→ REQUISITI DEL COMPITO:
**a)** Riassuma in due frasi l'estratto selezionato sul rapporto della commissione parlamentare riguardante la crisi in Nicaragua.
**b)** Trascriva parola per parola tutte le righe dei record forniti, escludendo le immagini dalla risposta.

→ ESTRATTO SELEZIONATO:
-*-

Commissione parlamentare presenta nuovo rapporto sulla crisi in Nicaragua

Commissione parlamentare presenta nuovo rapporto sulla crisi in Nicaragua

Nuovi dati su decessi, incidenza dei social, ruolo della chiesa cattolica. Crollano fakenews e ‘luoghi comuni’
Managua, 11 febbraio 2019 (LINyM | ALAI) -.

L’ultimo rapporto, il terzo, presentato nei giorni scorsi dalla Commissione parlamentare per la verità, giustizia e pace (CVJP), creata con l’obiettivo di indagare, analizzare e chiarire gli episodi di violenza e le morti avvenute durante la crisi socio-politica iniziata il 18 aprile 2018, presenta importanti novità tra cui l’aggiornamento delle cifre dei morti – organizzazioni nazionali e internazionali per i diritti umani continuano a presentare dati gonfiati e diversi tra loro -, l’incidenza dei social sull’accuirsi della crisi, l’impatto traumatico sulla popolazione e le conseguenze psicosociali e il ruolo della chiesa cattolica.

Leggi e scarica qui il terzo rapporto della CVJP

Secondo il documento, “dopo un rigoroso percorso di ricerca, analisi e verifica” si è in grado di determinare che il numero di persone decedute è di 253, in prevalenza uomini (243) e minori di 35 anni (175). Dei decessi totali, 220 sono direttamente collegati al conflitto, 27 a seguito del fuoco incrociato e 6 non hanno a che fare in modo diretto con esso.

Almeno 9 delle persone che appaiono nelle liste pubblicate dalle organizzazioni per i diritti umani, tra cui il Gruppo interdisciplinare di esperti indipendenti (GIEI) dell’Organizzazione degli stati americani (OSA), non esistono. C’è anche una differenza di 14 morti tra i due elenchi (CVJP e GIEI /OEA).

-*-

→ MATERIALE FORNITO:
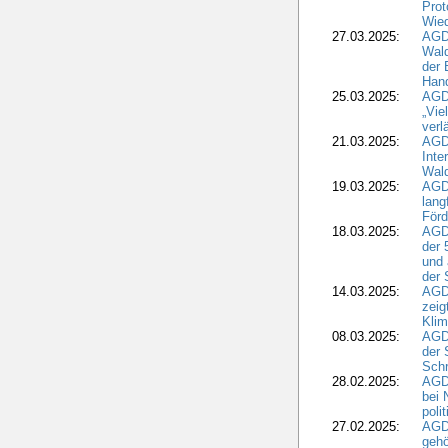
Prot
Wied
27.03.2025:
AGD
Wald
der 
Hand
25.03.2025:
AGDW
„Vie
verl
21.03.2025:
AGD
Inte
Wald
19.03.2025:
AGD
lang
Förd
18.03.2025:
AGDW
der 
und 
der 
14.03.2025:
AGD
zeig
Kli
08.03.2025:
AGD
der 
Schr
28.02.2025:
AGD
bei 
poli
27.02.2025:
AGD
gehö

-*-

→ SOLUZIONI PROPOSTE:
**a)** La Commissione parlamentare per la verità, giustizia e pace (CVJP) ha presentato il suo terzo rapporto sulla crisi socio-politica iniziata il 18 aprile 2018, con novità su cifre dei morti, incidenza dei social, impatto traumatico sulla popolazione e ruolo della chiesa cattolica. Secondo il documento i decessi sono 253, in prevalenza uomini e minori di 35 anni, e almeno 9 persone presenti nelle liste delle organizzazioni per i diritti umani, tra cui il GIEI dell'OSA, non esistono.

**b)**
Prot
Wied
27.03.2025:
AGD
Wald
der 
Hand
25.03.2025:
AGDW
„Vie
verl
21.03.2025:
AGD
Inte
Wald
19.03.2025:
AGD
lang
Förd
18.03.2025:
AGDW
der 
und 
der 
14.03.2025:
AGD
zeig
Kli
08.03.2025:
AGD
der 
Schr
28.02.2025:
AGD
bei 
poli
27.02.2025:
AGD
gehö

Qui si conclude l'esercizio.